Monday, February 02, 2009

10 days

The good lord is testing my ability to hold it together right about now, 10 days and another winter storm on our horizon. I had a dream last night that my flight was cancelled leaving to go because of ice!! GAH....If I don't have a nervous breakdown before I get there well then there will be alot of celebrating once I am there!! lol

I am ready to go, I had my date Saturday night, it was wonderful. How is it I always manage to meet a man, someone whom I want to spend time with when I'm on my way out the door or busy doing something else with my life. That is where we are. He is wonderful. Plain and simple. I laughed so much and had the best time it's scary. Really. I've probably said that before, I could probably go back in this blog, in the archives and find this exact statement about a few men I dated last year, but truly no one compares. This is not a rebellion of divorce, the other man, the one I thought would be right, or the hot one. This is a guy, someone whom I already knew. Someone who I reconnnected with accidently but on purpose I think. Someone who I enjoy spending hours with and when he leaves I can't wait to see him again. Someone who brought me flowers on our second date and they happen to be my favorite flower.

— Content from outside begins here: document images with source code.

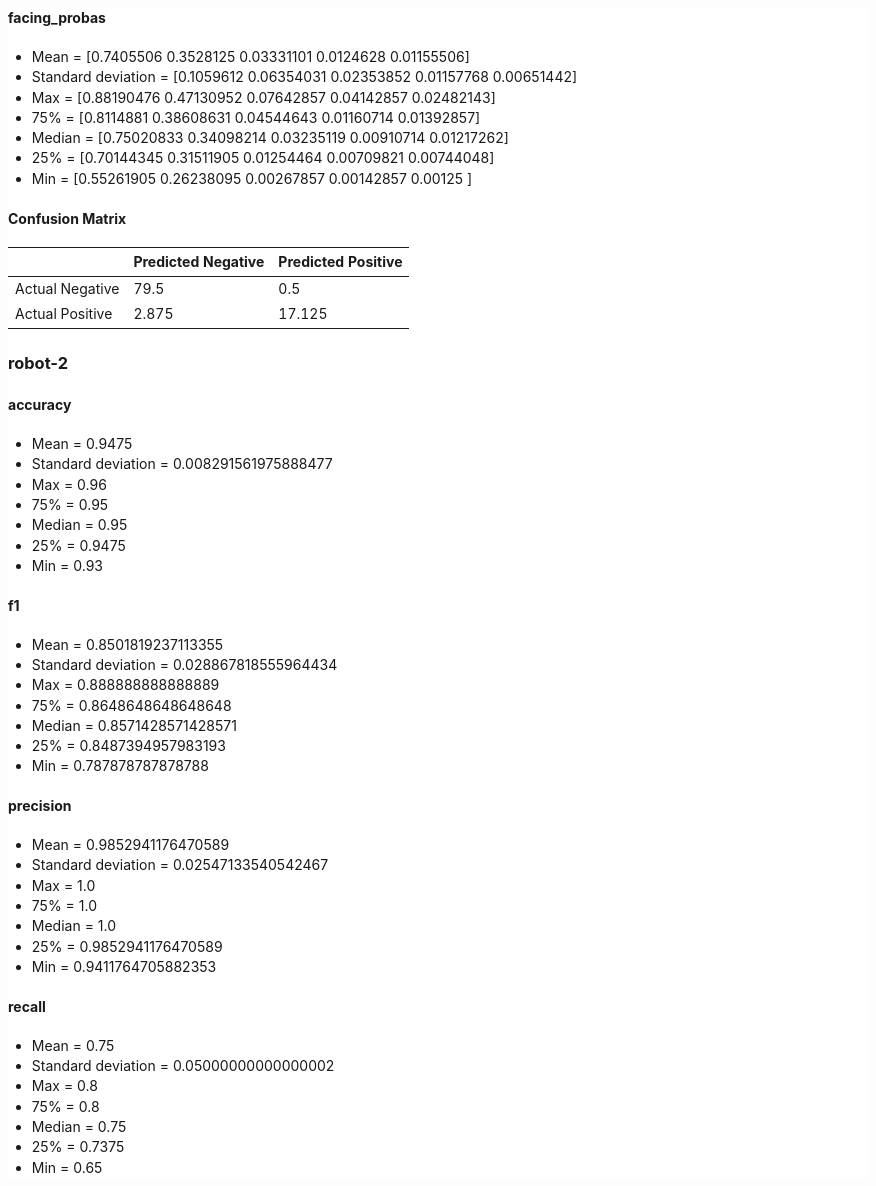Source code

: #### facing_probas
- Mean = [0.7405506  0.3528125  0.03331101 0.0124628  0.01155506]
- Standard deviation = [0.1059612  0.06354031 0.02353852 0.01157768 0.00651442]
- Max = [0.88190476 0.47130952 0.07642857 0.04142857 0.02482143]
- 75% = [0.8114881  0.38608631 0.04544643 0.01160714 0.01392857]
- Median = [0.75020833 0.34098214 0.03235119 0.00910714 0.01217262]
- 25% = [0.70144345 0.31511905 0.01254464 0.00709821 0.00744048]
- Min = [0.55261905 0.26238095 0.00267857 0.00142857 0.00125   ]

#### Confusion Matrix
|  | Predicted Negative | Predicted Positive |
| --- | --- | --- |
| Actual Negative | 79.5 | 0.5 |
| Actual Positive | 2.875 | 17.125 |

### robot-2
#### accuracy
- Mean = 0.9475
- Standard deviation = 0.008291561975888477
- Max = 0.96
- 75% = 0.95
- Median = 0.95
- 25% = 0.9475
- Min = 0.93

#### f1
- Mean = 0.8501819237113355
- Standard deviation = 0.028867818555964434
- Max = 0.888888888888889
- 75% = 0.8648648648648648
- Median = 0.8571428571428571
- 25% = 0.8487394957983193
- Min = 0.787878787878788

#### precision
- Mean = 0.9852941176470589
- Standard deviation = 0.02547133540542467
- Max = 1.0
- 75% = 1.0
- Median = 1.0
- 25% = 0.9852941176470589
- Min = 0.9411764705882353

#### recall
- Mean = 0.75
- Standard deviation = 0.05000000000000002
- Max = 0.8
- 75% = 0.8
- Median = 0.75
- 25% = 0.7375
- Min = 0.65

Someone who listens to me, helps me and wants to be with me. Someone who I care about. Sure it's weird, he was my old neighbor but that was a lifetime ago to me. The trouble that was my marriage was already established. We had both made sure we kept our distance, although neither of us knew the other was doing that, we were attracted but I was married and he wasn't. There was the vow I made the reality that I was married and I wasn't cheating. I still can't believe neither of us picked up on the fact that we were BOTH attracted to one another it was not a one sided thing. strange..

Anyhow, that is not what this is about...this is about me, right now. I have "dieted" although I hate that word very well the last week, turned all those bad carbs I had been consuming into a thing of my past. I have lost a few pounds, toned up, doing my yoga, feel the peace..lol I am grounded, although frantic about having us both ready to leave next Wednesday morning early in the morning....I am crazy with the realization that I am sailing soon and it can't be soon enough!!

Oh and the kicker I speak at the WLS support group the night before, like I am going to have time to fit that in?? Well it will all work out, I will stop stressing and just go with it, that is what it's all about right...going with the flow called life????